#### YANG HARUS DIKERJAKAN:
Tulis kembali baris-baris semua item di bawah dan ganti setiap "pose" dengan "camera". Bagian lain tidak boleh berubah, dan gambar tidak perlu disertakan dalam jawaban.

Data Tercatat

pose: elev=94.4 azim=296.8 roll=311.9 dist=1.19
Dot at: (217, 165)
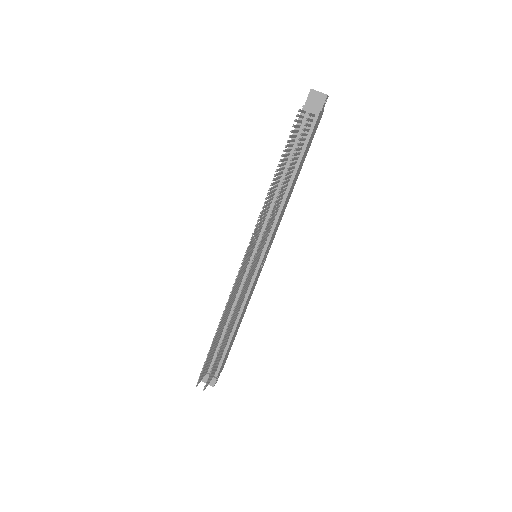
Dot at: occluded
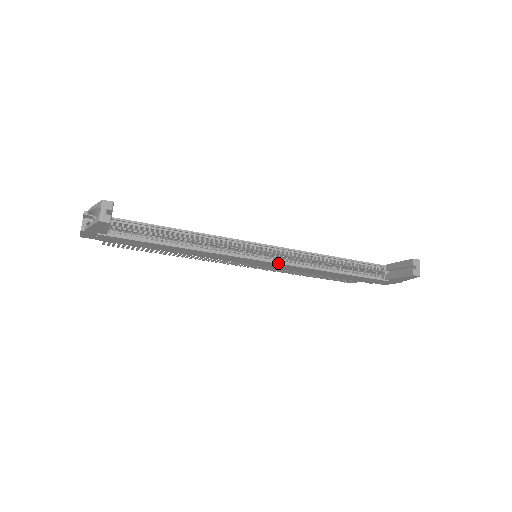
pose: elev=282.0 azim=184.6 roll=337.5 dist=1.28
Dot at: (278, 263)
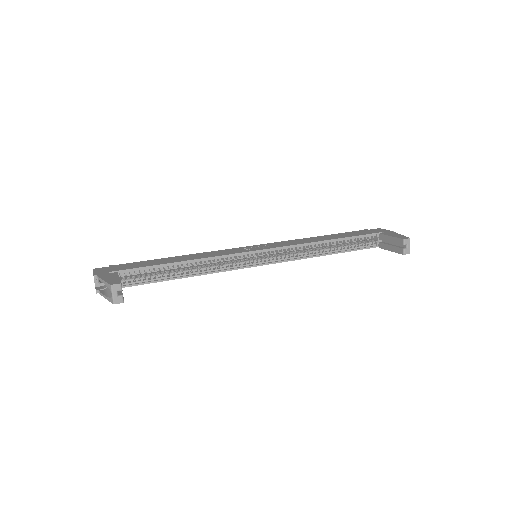
Dot at: occluded
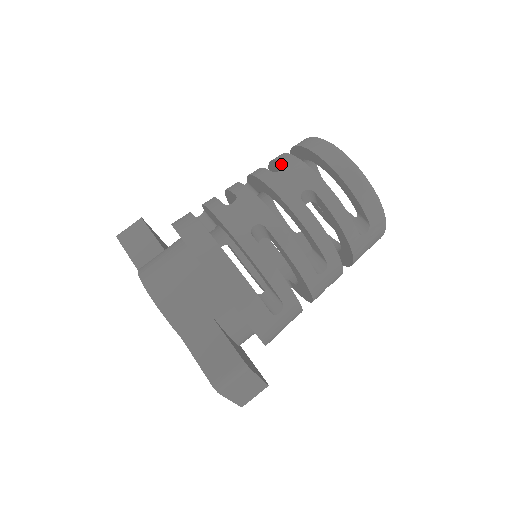
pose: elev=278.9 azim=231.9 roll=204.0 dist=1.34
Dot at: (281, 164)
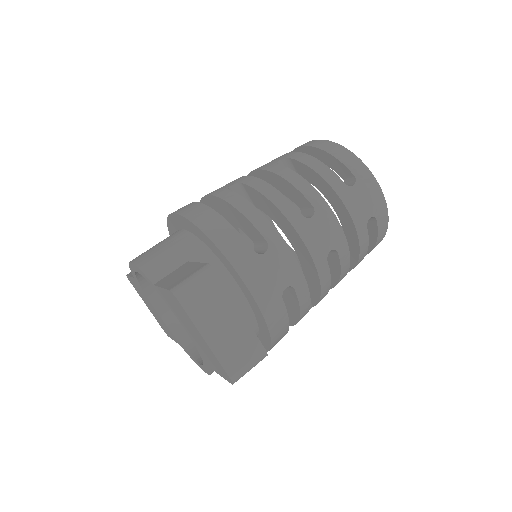
Dot at: occluded
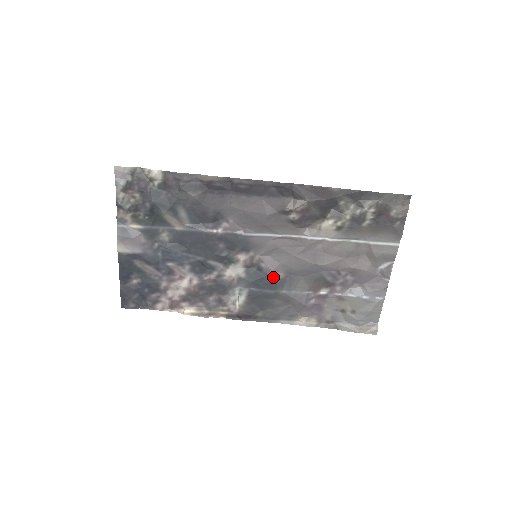
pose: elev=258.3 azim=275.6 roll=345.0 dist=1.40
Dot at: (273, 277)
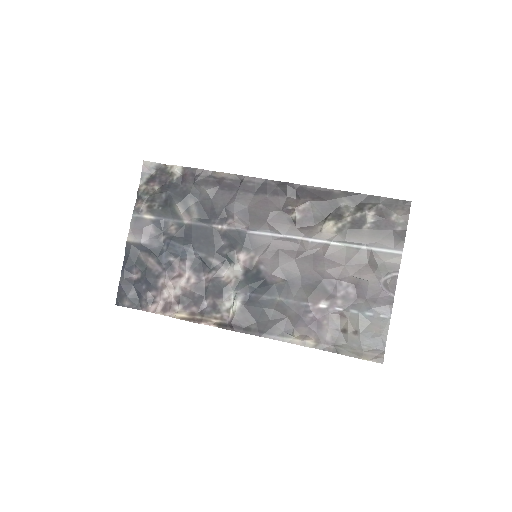
Dot at: (271, 281)
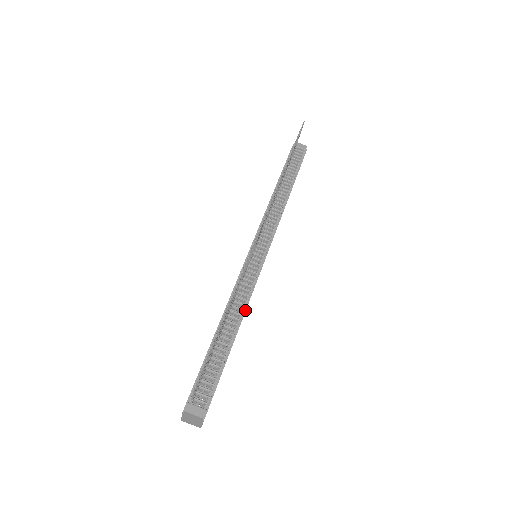
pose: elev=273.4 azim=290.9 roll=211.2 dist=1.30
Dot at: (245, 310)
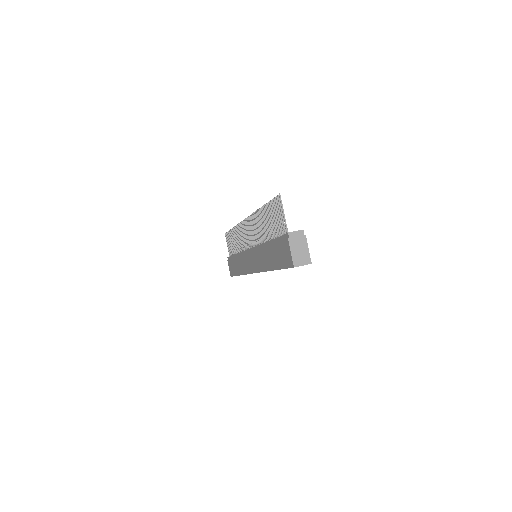
Dot at: occluded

#### JAWABAN YANG DIHARAPKAN:
camera: elev=94.4 azim=296.8 roll=311.9 dist=1.19
Dot at: (217, 165)
Dot at: occluded
camera: elev=282.0 azim=184.6 roll=337.5 dist=1.28
Dot at: (278, 263)
Dot at: occluded
camera: elev=278.9 azim=231.9 roll=204.0 dist=1.34
Dot at: (281, 164)
Dot at: occluded
camera: elev=258.3 azim=275.6 roll=345.0 dist=1.40
Dot at: (273, 277)
Dot at: (271, 281)
camera: elev=273.4 azim=290.9 roll=211.2 dist=1.30
Dot at: (245, 310)
Dot at: occluded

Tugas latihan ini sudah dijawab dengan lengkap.